Confrontado por manifestantes anti-PiS, na quarta-feira, Kaczyński ficou furioso. Aos gritos ele disse para um manifestante contrário à sua ideologia: “Cuidado, você acaba na cadeia, seu merdinha”.

Voz forte
Os meios de comunicação públicos polacos são financiados através de taxas de licença obrigatórias pagas pela população e, por lei, são considerados isentos de preconceitos. Nos governos anteriores, inclinaram-se para quem estava no poder, mas tentavam ser amplamente justos.

No entanto, quando o PiS venceu as eleições de 2015, este agiu, rapidamente, para demitir  administradores, editores e repórteres que foram considerados não apoiadores do novo governo. O argumento do PiS era que os meios de comunicação públicos eram necessários como contrapeso à televisão e aos jornais privados, que geralmente favoreciam os seus oponentes.

Perder o controle dos poderosos meios de comunicação, imediatamente, após perder o Poder é um golpe duplo para o partido conservador, que buscou levar o país às trevas da idade média.

“O governo Tusk está implementando seu plano de confiscar os meios de comunicação públicos, ignorando a lei”, disse Beata Szydło, antiga primeira-ministra do PiS e agora membro do Parlamento Europeu. Ele disse no site X. “A administração Tusk atropela os princípios básicos da democracia.”

Maciej Swirski, chefe do instituto regulador estatal de mídia apoiado pelo PiS, descreveu a medida como uma “violação flagrante da lei”.

Mas a Nova Coalizão governante celebrou. “Bom dia, mídia livre.” Disse Robert Biedroń, membro do Parlamento Europeu pelo Partido da Nova Esquerda, que faz parte da coligação liderada por Donald Tusk.

Faz parte de um esforço mais amplo do governo Tusk para isolar o PiS das fontes de poder político e dinheiro.

As empresas controladas pelo Estado, a maioria das quais dirigidas por partidários do PiS, estão se preparando para uma verdadeira e imensa purga. Nos últimos dias, o parlamento criou comissões especiais que investigarão irregularidades passadas, como contratos duvidosos da era do coronavírus e o gasto de 70 milhões de złotys para realizar as eleições de 2020 por voto postal, que não foi autorizado pelo parlamento. Na terça-feira, Tusk nomeou novos chefes dos principais serviços de inteligência e segurança, para os postos dos que foram acusados ​​de apoiar o PiS e de espionar os adversários do partido.

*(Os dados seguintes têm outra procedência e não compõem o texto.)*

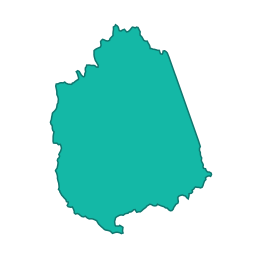 Itaju do Colônia, Bahia, Brazil (Mercator projection), rotated 173°
{"feature_id": "56859067B77750533051521", "entity_name": "Itaju do Colônia", "entity_type": "district", "adm_level": 2, "iso_a3": "BRA", "parent_name": "Brazil", "parent_adm1": "Bahia", "projection": "mercator", "projection_center": [-39.711, -15.16], "detail": "fine", "context": "isolated", "style": "filled", "palette": "teal", "viewbox_px": 256, "rotation_deg": 173, "n_neighbors": 0, "source": "geoboundaries", "source_scale": "gbopen_adm2", "svg_char_len": 3962}
<svg xmlns="http://www.w3.org/2000/svg" viewBox="0 0 256 256"><g transform="rotate(173 128 128)"><path d="M193.9,180.4L194.6,178.5L194.5,176.9L194.3,174.9L194.2,172.8L194.4,171.0L194.5,169.7L193.9,168.0L193.6,166.0L193.7,164.4L194.1,163.1L194.3,161.6L195.4,160.2L195.9,158.4L196.3,156.9L197.1,155.5L198.6,154.0L200.2,152.8L201.2,151.9L201.7,150.1L202.4,148.1L203.0,145.8L204.3,143.2L203.9,141.0L203.1,139.9L203.0,138.5L203.2,136.6L202.9,134.7L201.9,133.2L202.7,131.0L203.3,128.9L203.7,125.9L204.0,124.0L203.8,122.2L202.2,121.8L200.4,121.6L199.1,119.9L197.2,120.0L196.7,118.2L196.5,116.0L197.6,113.4L198.9,111.6L199.9,110.1L199.3,108.5L200.0,107.0L201.3,106.1L202.1,104.5L201.6,102.2L202.0,100.5L202.6,98.6L203.3,96.7L204.5,95.5L205.2,94.4L204.4,92.3L204.0,90.0L203.9,88.3L204.2,86.6L203.9,84.1L203.5,81.8L203.5,79.8L203.6,77.4L204.5,75.5L203.5,74.2L203.3,72.6L202.7,71.3L202.0,69.5L201.0,68.1L199.9,66.4L198.4,64.5L198.0,62.4L196.4,61.8L196.6,60.3L197.8,58.5L197.0,57.2L195.6,56.7L194.3,56.3L192.8,56.4L192.0,54.1L191.5,51.9L191.7,50.3L190.6,49.0L188.7,49.3L187.3,48.5L185.9,47.0L184.5,45.7L182.8,45.2L181.1,45.6L179.4,43.7L177.6,42.5L175.6,42.4L174.0,42.0L172.2,41.0L170.4,39.8L169.7,38.1L168.9,36.3L167.8,34.9L166.6,33.4L165.1,31.8L164.2,30.6L163.0,29.6L161.1,29.0L159.7,28.5L158.1,27.7L156.2,25.3L153.5,25.9L151.5,25.9L149.3,25.2L147.4,24.0L145.7,24.4L146.0,26.3L145.6,28.1L145.1,30.0L146.5,31.2L148.1,32.4L149.1,31.7L150.9,32.0L152.1,32.2L152.7,33.4L152.7,35.2L152.7,36.9L151.9,38.7L151.3,40.4L150.2,41.2L148.6,41.8L147.4,42.3L145.6,42.6L143.3,42.0L141.6,43.1L140.0,43.4L138.4,43.4L136.9,44.5L135.4,44.3L133.5,45.2L132.4,46.2L130.9,46.2L130.5,45.0L129.6,43.3L127.4,43.6L126.0,43.3L124.6,44.1L122.8,45.4L121.4,46.2L120.0,47.0L118.8,48.2L117.1,49.0L115.6,49.7L114.0,49.1L112.5,47.9L110.7,47.4L109.0,47.6L108.1,48.8L106.9,48.0L105.1,47.0L103.3,46.1L101.7,45.4L100.6,44.2L98.8,43.7L97.5,41.8L96.1,40.7L94.5,40.7L93.0,42.0L92.3,43.5L91.2,44.7L89.8,46.4L87.6,47.4L87.0,48.9L87.1,50.9L87.0,53.1L85.8,54.2L84.1,54.7L82.2,54.9L80.5,54.0L79.2,53.5L78.3,51.8L76.9,50.3L76.3,51.7L75.7,53.4L75.4,55.3L72.9,55.6L71.7,56.7L72.0,58.4L70.3,59.3L69.4,60.4L68.2,61.3L66.7,60.7L64.8,60.4L63.4,59.7L61.7,60.1L60.6,61.7L59.9,63.4L59.1,65.0L58.3,66.3L57.0,67.3L57.1,69.3L55.3,70.3L53.3,70.7L51.9,69.9L50.8,71.5L50.9,73.0L52.5,74.3L54.5,74.7L55.6,76.3L56.0,78.1L58.0,78.8L58.3,80.4L57.8,82.0L58.1,83.5L58.8,85.2L59.2,86.5L58.9,87.9L58.5,89.4L59.2,91.0L59.4,92.9L59.2,95.0L59.8,96.9L59.5,99.2L58.5,100.7L59.7,107.0L74.4,173.9L74.8,175.4L78.7,193.1L79.9,197.7L80.9,199.1L82.2,200.2L83.8,200.1L84.2,198.4L85.1,197.1L86.7,197.7L87.2,199.5L87.4,201.2L89.1,201.5L90.8,202.3L92.3,202.9L93.8,203.2L94.9,204.0L96.3,204.2L96.3,205.6L96.6,207.4L97.2,208.9L97.8,210.2L98.3,211.9L99.9,212.0L101.7,213.1L102.5,215.2L103.3,217.0L104.6,218.6L104.6,220.4L104.2,222.0L104.7,223.3L105.2,224.7L105.8,226.5L107.2,227.1L108.7,226.5L110.0,227.2L111.4,227.6L112.5,226.6L114.2,224.9L116.0,223.7L117.6,223.5L118.5,224.7L119.5,226.4L121.7,225.9L123.2,225.1L124.8,225.7L125.2,227.9L125.4,229.3L126.3,230.7L127.8,232.0L128.5,230.8L130.2,230.0L130.4,227.5L130.9,225.8L131.4,223.6L131.6,221.6L133.3,220.3L134.9,219.0L135.6,217.3L137.5,216.8L139.3,217.3L141.1,218.5L142.4,219.1L143.7,218.2L144.7,217.1L144.7,215.2L144.6,213.4L145.6,211.6L147.5,211.1L149.5,210.5L150.9,209.9L152.3,208.9L152.5,207.0L152.8,204.9L152.8,202.9L152.5,200.9L152.1,198.8L151.4,197.5L150.7,195.7L149.9,193.9L150.4,192.0L151.9,192.3L153.4,194.0L154.8,194.4L156.5,194.5L158.7,195.2L161.3,195.5L162.0,193.8L163.0,192.8L163.3,190.9L163.2,189.0L164.3,187.0L164.6,185.1L165.6,184.2L166.8,184.8L168.0,186.5L168.8,188.4L169.5,190.0L170.9,191.0L172.5,190.2L171.8,188.5L171.4,186.8L171.2,185.4L170.9,183.8L171.3,182.3L172.8,181.7L174.7,180.7L176.4,179.5L177.7,179.4L178.6,178.2L180.3,178.5L181.8,178.7L184.1,180.0L185.2,181.3L186.9,180.7L188.9,181.1L190.3,181.0L191.9,180.4L193.9,180.4Z" fill="#14b8a6" stroke="#0f766e" stroke-width="1.5"/></g></svg>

Na quarta-feira, o tribunal também condenou dois proeminentes parlamentares do PiS à prisão por abuso de poder, em 2007, na sequência de uma decisão do Supremo Tribunal de que o perdão de Duda em 2015, era falho.

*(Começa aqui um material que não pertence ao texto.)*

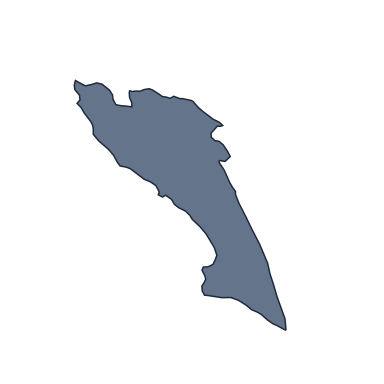 outline of Ragunda, Jämtland, Sweden, rotated 40°
{"feature_id": "70781695B27486788902069", "entity_name": "Ragunda", "entity_type": "district", "adm_level": 2, "iso_a3": "SWE", "parent_name": "Sweden", "parent_adm1": "Jämtland", "projection": "equal_earth", "projection_center": [16.011, 63.184], "detail": "fine", "context": "isolated", "style": "filled", "palette": "slate", "viewbox_px": 384, "rotation_deg": 40, "n_neighbors": 0, "source": "geoboundaries", "source_scale": "gbopen_adm2", "svg_char_len": 1706}
<svg xmlns="http://www.w3.org/2000/svg" viewBox="0 0 384 384"><g transform="rotate(40 192 192)"><path d="M79.2,154.6L80.2,156.4L83.5,159.8L88.6,162.4L91.1,165.5L86.4,168.5L82.2,171.5L77.5,174.1L71.6,171.5L68.7,168.7L63.2,167.0L53.9,167.2L48.9,169.6L45.9,174.3L42.0,179.3L35.7,180.6L31.0,181.5L33.1,185.8L36.5,188.9L43.7,190.2L47.0,193.5L47.0,198.0L52.9,198.6L58.7,200.8L69.2,203.1L73.1,204.8L76.0,207.3L79.3,211.3L88.0,212.8L100.5,213.0L108.2,214.3L115.9,217.3L120.2,218.3L125.5,215.3L129.8,213.8L147.2,213.0L153.4,211.0L160.2,210.3L166.9,213.0L167.9,215.8L172.7,214.8L173.7,211.5L180.9,210.8L186.7,212.8L192.4,212.5L199.2,210.8L205.4,211.3L209.8,212.8L220.8,213.5L229.5,215.0L236.3,217.3L244.9,220.3L251.7,224.5L253.2,228.5L254.6,234.0L252.2,239.3L248.9,242.1L249.8,245.4L255.6,247.9L258.5,249.9L259.5,253.4L260.0,257.7L263.4,261.2L267.9,263.0L270.5,261.2L277.6,256.9L283.0,253.6L289.4,248.0L296.8,245.2L305.7,243.9L313.1,243.9L319.0,242.1L323.6,241.3L332.3,241.5L338.7,240.9L343.6,239.5L350.3,238.2L353.0,237.5L352.9,237.5L344.8,229.4L324.2,217.4L314.1,210.6L304.4,204.6L295.8,198.0L277.5,188.6L261.5,181.9L250.9,177.1L235.1,170.4L227.0,166.0L225.0,163.7L220.1,162.4L215.0,160.6L206.8,156.6L201.9,154.3L193.6,151.9L192.8,150.3L197.7,147.3L198.0,144.5L198.5,140.2L192.8,137.9L185.5,135.8L180.1,135.8L176.6,137.9L171.7,137.7L168.8,134.8L169.0,129.1L169.0,125.5L171.7,123.2L172.8,121.3L168.5,121.0L161.2,122.7L148.7,123.3L142.6,123.2L138.9,122.7L135.2,122.0L133.0,122.2L129.1,124.2L124.6,126.6L122.7,128.3L116.5,130.4L115.1,134.3L111.6,135.7L107.7,138.0L103.8,138.2L95.9,139.3L92.7,140.5L89.3,144.5L87.5,148.2L84.1,150.7L82.1,153.1L79.2,154.6Z" fill="#64748b" stroke="#1e293b" stroke-width="1.5"/></g></svg>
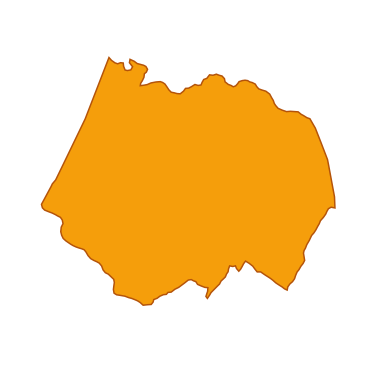 outline of Itagibá, Bahia, Brazil, rotated 195°
{"feature_id": "56859067B58161696770023", "entity_name": "Itagibá", "entity_type": "district", "adm_level": 2, "iso_a3": "BRA", "parent_name": "Brazil", "parent_adm1": "Bahia", "projection": "albers", "projection_center": [-39.84, -14.244], "detail": "fine", "context": "isolated", "style": "filled", "palette": "amber", "viewbox_px": 384, "rotation_deg": 195, "n_neighbors": 0, "source": "geoboundaries", "source_scale": "gbopen_adm2", "svg_char_len": 2909}
<svg xmlns="http://www.w3.org/2000/svg" viewBox="0 0 384 384"><g transform="rotate(195 192 192)"><path d="M108.4,131.7L105.0,132.6L101.7,131.4L99.4,130.6L97.1,129.9L94.3,129.0L91.3,127.8L87.5,125.9L83.9,124.7L80.3,123.6L77.6,122.4L74.7,121.9L74.9,125.2L73.6,128.6L71.7,131.4L70.5,134.7L70.3,138.4L69.8,141.9L68.6,144.6L67.6,148.4L66.2,151.7L65.5,155.1L67.2,158.9L68.5,161.8L68.6,164.5L67.9,167.0L67.5,170.8L66.2,175.5L65.2,181.0L63.7,184.0L62.6,187.3L61.7,191.3L60.9,194.2L60.5,197.5L58.5,201.5L57.1,205.3L56.7,208.1L55.9,211.2L53.7,213.3L49.8,213.6L53.1,224.2L67.3,253.9L69.5,258.4L80.1,273.0L89.4,285.6L92.2,288.4L97.1,293.3L100.2,293.5L104.1,294.7L106.7,295.3L110.2,296.9L114.3,296.1L117.9,295.4L121.5,294.1L125.9,294.4L130.5,295.1L133.6,297.2L135.4,298.8L137.2,301.5L139.4,303.6L142.3,306.7L146.8,308.5L150.7,308.6L154.2,308.9L156.8,310.6L158.8,312.6L162.1,313.3L164.7,313.3L167.0,314.0L169.7,313.7L172.3,312.6L175.1,310.8L176.0,308.3L177.3,305.8L179.4,304.3L181.7,305.0L184.8,305.3L188.6,307.0L190.0,309.9L193.0,311.8L196.0,311.8L199.0,312.1L201.9,310.2L205.4,309.7L207.1,305.6L209.8,303.7L210.6,300.6L211.0,297.7L213.7,296.5L217.0,296.6L219.7,293.7L222.2,291.4L225.1,290.4L226.3,287.2L228.8,283.8L231.9,283.2L235.0,283.2L237.9,283.0L240.8,284.7L243.6,287.2L246.1,289.3L248.7,290.2L251.2,290.4L255.4,288.9L259.9,286.7L263.0,284.2L265.9,282.8L269.5,281.3L269.7,283.8L268.8,286.6L268.1,290.3L268.6,293.9L267.1,296.0L266.7,299.0L269.0,301.3L271.5,301.9L275.1,301.9L278.2,301.9L281.6,303.3L286.2,304.1L285.9,300.7L281.8,297.6L282.7,294.1L285.8,292.6L288.2,292.5L290.6,295.7L291.8,298.8L294.5,298.4L297.0,296.6L299.8,296.8L303.8,298.3L307.0,300.4L314.1,234.9L323.0,188.1L326.8,168.4L329.0,163.7L329.5,160.9L334.2,141.1L332.4,138.0L329.7,136.4L325.8,135.9L321.7,135.5L318.1,134.8L315.6,134.1L312.6,133.5L310.1,131.4L308.4,128.1L309.2,124.2L308.5,119.7L306.7,116.5L304.4,113.8L301.3,112.2L298.0,111.0L295.4,110.1L292.8,109.4L289.7,108.9L287.0,108.7L283.7,108.6L281.2,108.3L278.9,106.6L275.9,103.6L272.6,101.4L269.1,100.5L266.0,100.0L263.2,99.3L260.2,97.2L257.7,93.7L254.8,91.6L251.6,91.0L248.3,89.2L245.0,87.4L243.6,84.5L243.2,81.2L242.7,77.5L241.1,74.1L238.2,73.2L234.4,73.6L229.8,74.0L225.8,73.6L222.7,73.6L219.2,73.2L216.5,72.8L213.6,71.9L209.9,70.0L205.8,71.6L202.3,72.8L201.1,75.5L201.1,78.2L198.2,80.3L196.1,83.0L193.1,85.4L190.3,86.5L189.2,88.8L186.2,89.9L183.3,93.7L180.2,96.4L177.9,99.3L175.6,102.2L172.8,106.0L170.0,107.2L167.6,106.6L165.1,106.4L162.7,104.2L158.7,103.6L154.9,103.2L151.9,103.7L151.2,100.1L151.4,97.4L151.5,94.7L149.6,93.2L148.3,97.0L147.6,99.7L145.8,102.9L144.6,105.0L143.2,107.5L141.6,110.2L140.9,113.5L139.2,116.2L137.8,118.6L137.4,121.8L136.5,124.3L136.8,127.3L136.5,130.4L133.3,130.6L130.9,131.9L129.2,129.6L126.3,127.6L125.1,129.9L124.3,132.9L123.6,136.1L122.4,139.1L118.3,137.9L114.1,136.1L111.0,133.6L108.4,131.7Z" fill="#f59e0b" stroke="#b45309" stroke-width="1.5"/></g></svg>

Os dois – Mariusz Kamiński, antigo ministro dos serviços de segurança, e o seu vice, Maciej Wasik – disseram que iriam ignorar a decisão e recusar-se a ceder os seus assentos parlamentares. “Esta decisão, que não reconhecemos, não dá razão para virarmos os nossos assentos. É desprezível”, disse Kamiński no parlamento.

O novo Ministro da Justiça Adam Bodnar disse: “Somos todos iguais perante a lei e obrigados a obedecê-la… Só um tribunal independente pode decidir a culpa. É disso que se trata o Estado de direito.”

O gabinete do presidente Duda insistiu que a decisão era falha. “Perdão, senhores, e o perdão é válido e tem força legal,” disse Małgorzata Babroka, Assessora do Presidente.